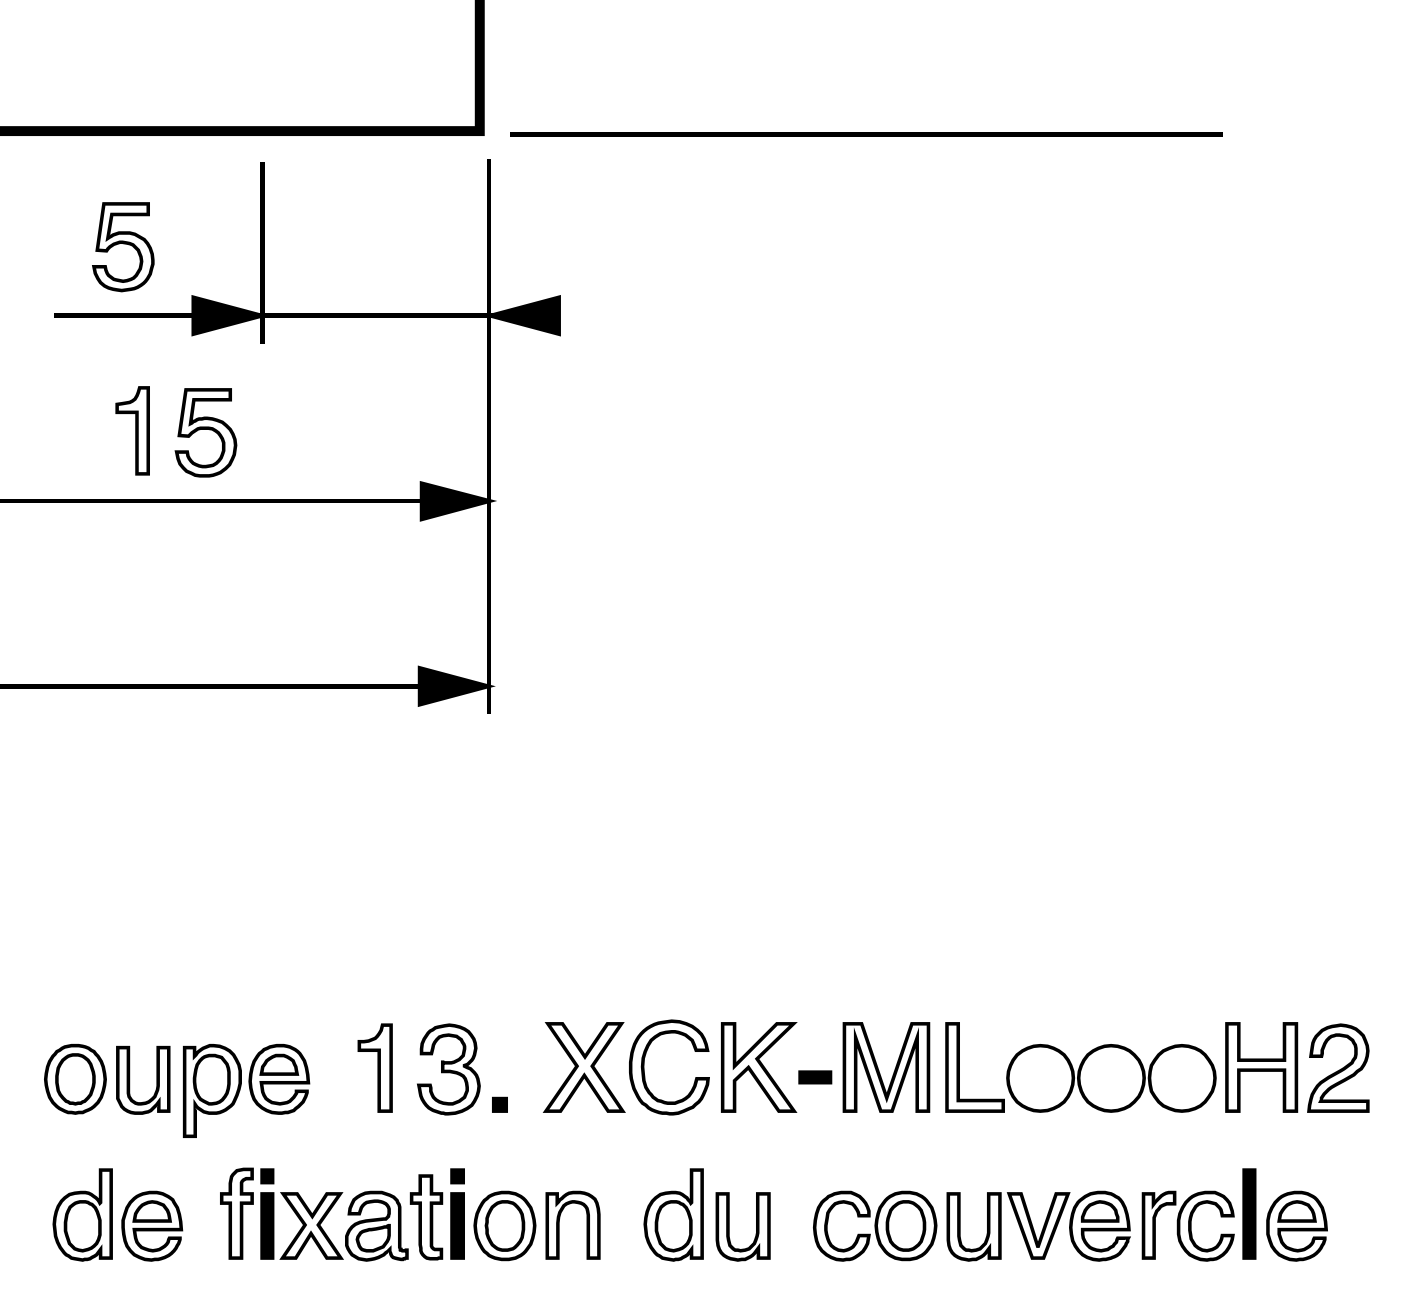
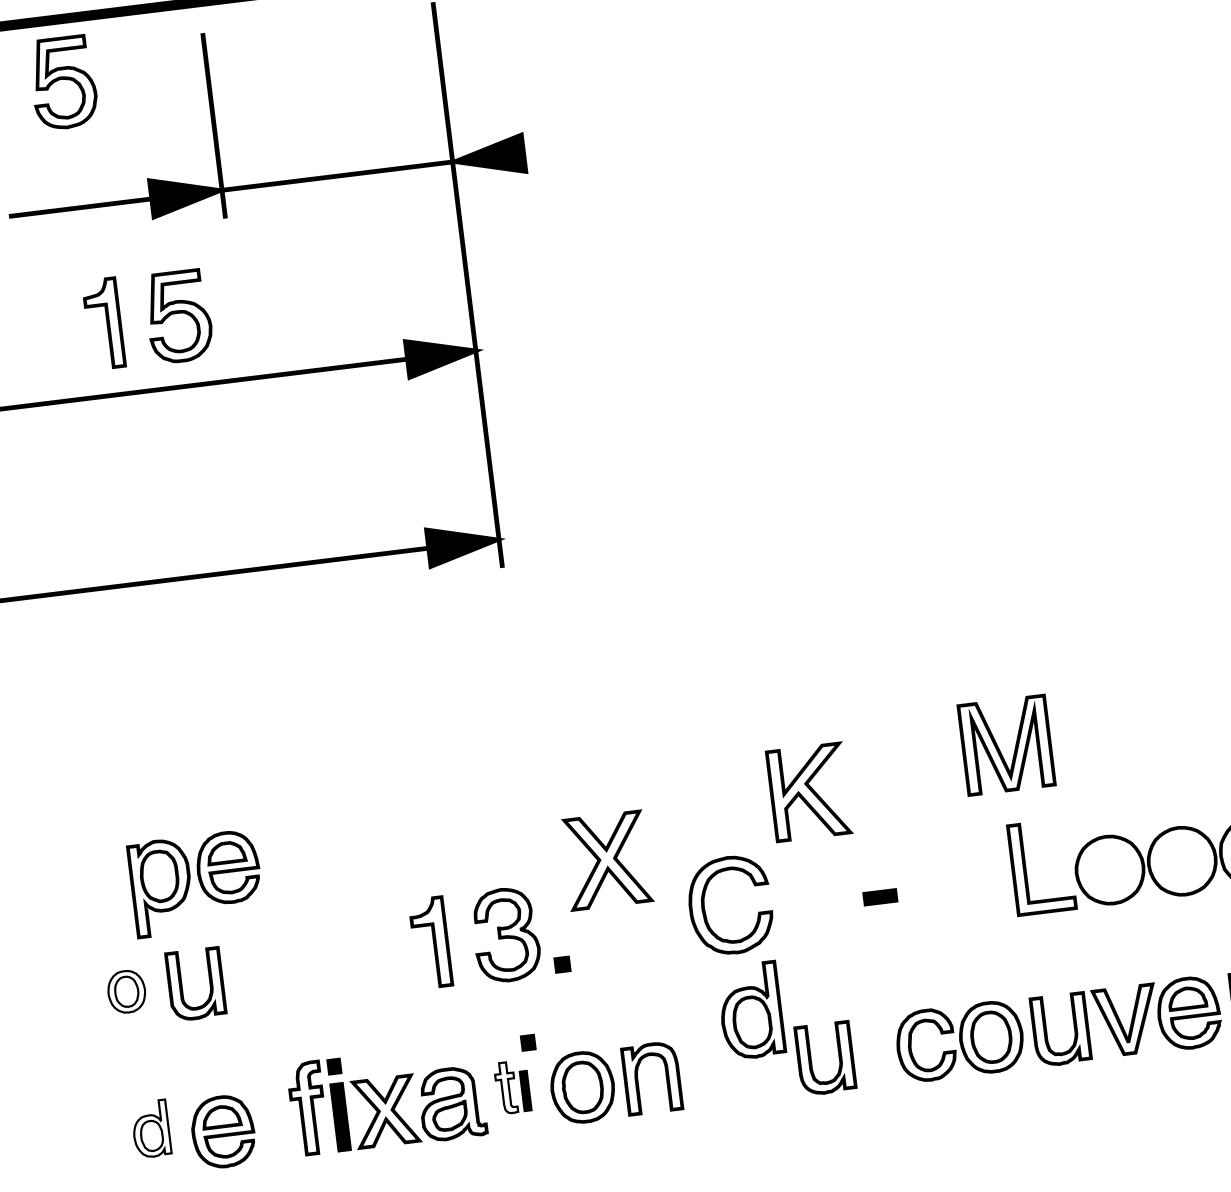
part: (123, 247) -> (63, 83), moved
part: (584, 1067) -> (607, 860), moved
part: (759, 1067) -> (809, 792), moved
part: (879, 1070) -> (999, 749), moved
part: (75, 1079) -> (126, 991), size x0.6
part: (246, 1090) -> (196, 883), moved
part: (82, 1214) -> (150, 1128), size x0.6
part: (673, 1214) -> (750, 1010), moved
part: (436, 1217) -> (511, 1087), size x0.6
--*--
*YOUR ASSIGNMENT*.
Beginning with the line that contains "part: (246, 1090) -> (196, 883), moved", restate word for word each line through the last one in the data, and write nothing more.

*EXERCISE SOLUTION*.
part: (246, 1090) -> (196, 883), moved
part: (82, 1214) -> (150, 1128), size x0.6
part: (673, 1214) -> (750, 1010), moved
part: (436, 1217) -> (511, 1087), size x0.6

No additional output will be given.